Antes fue el vicepresidente Miranda -en vísperas de huir- quien afirmó con teatral indignación que los gobernantes tienen derecho a llevar un sueldo a casa. A la lista se añade Sanz, que tras quince años de presidente se permite un «a mí que me olviden» cuando el Parlamento le reclama. Y Catalán, para quien lo de la CAN «puede parecer más o menos bien o mal» -¿más o menos bien?-. A todos toman por tontos también Jiménez y Caro (PSN) cuando esgrimen que ellos dijeron lo que cobraban -como si el gran problema fueran las palabras y no los millones-.
La devolución de las dietas tampoco pasa página, más allá de añadir confusión a la anterior. Si hasta ayer sostenían que eran justas y necesarias, ¿por qué las devuelven? Si no lo eran, ¿por qué las cobraron? ¿Por qué no las devolvieron cuando reintegraron los relojes de lujo que también les habían regalado la CAN? ¿Por qué unos sí y otros no, depende de quién se ha fundido la pasta? ¿La obra social podrá repondrá así las subvenciones recortadas a discapacitados y excluidos, y tampoco entonces se les caerá la cara de vergüenza?
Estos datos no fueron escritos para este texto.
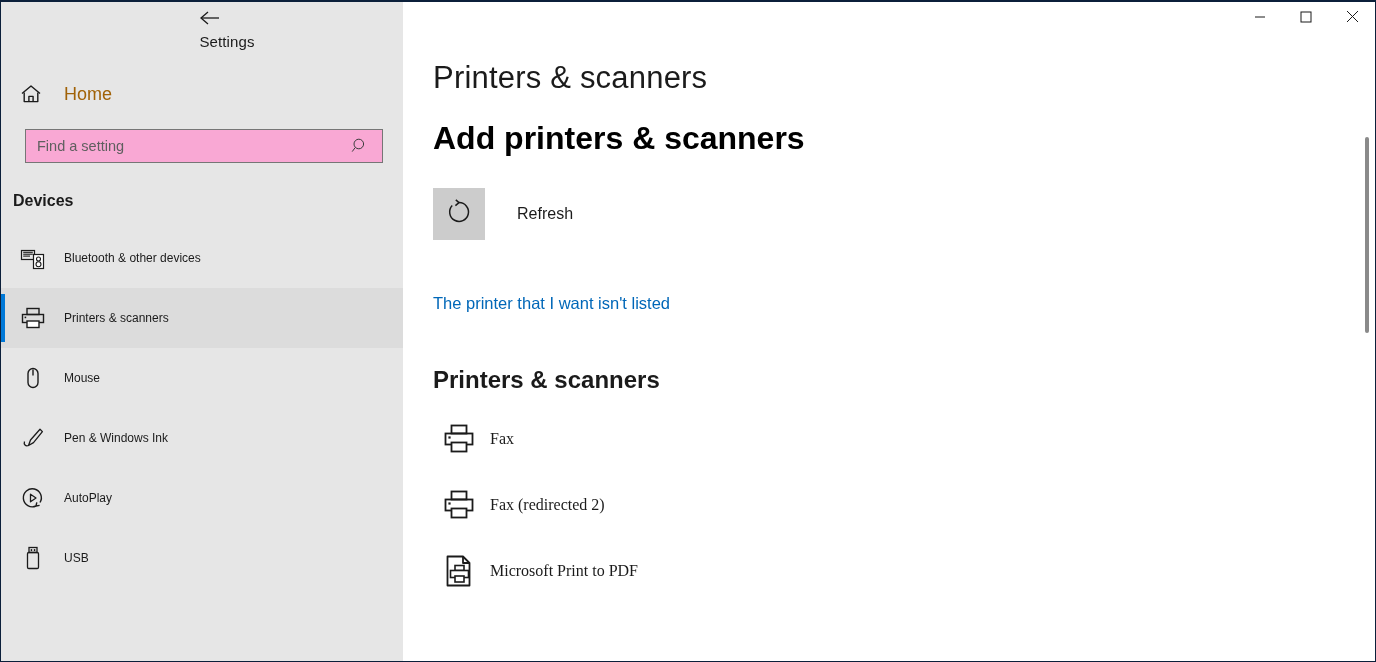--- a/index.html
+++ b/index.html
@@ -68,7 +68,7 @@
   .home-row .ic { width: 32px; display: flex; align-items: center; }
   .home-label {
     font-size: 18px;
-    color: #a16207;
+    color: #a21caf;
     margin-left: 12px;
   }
Nada de todo esto, con ser mucho, resulta tan apoteósico como la frase de Barcina: «No puedo cambiar el pasado, pero sí el futuro». Recuerda a la de Urralburu en una tesitura similar: «A ver ahora qué nos depara la vida». ¿De qué futuro hablan, en qué planeta viven? Quizás -difícil- las bases de UPN se lo otorguen a Barcina, pero la ciudadanía no lo hará. Game over. Ni siquiera hace falta exigir elecciones con prisa. Están hoy peor que ayer, pero mejor que mañana. Se puede engañar a alguien mucho tiempo o a muchos cierto tiempo, pero no a todos todo el tiempo.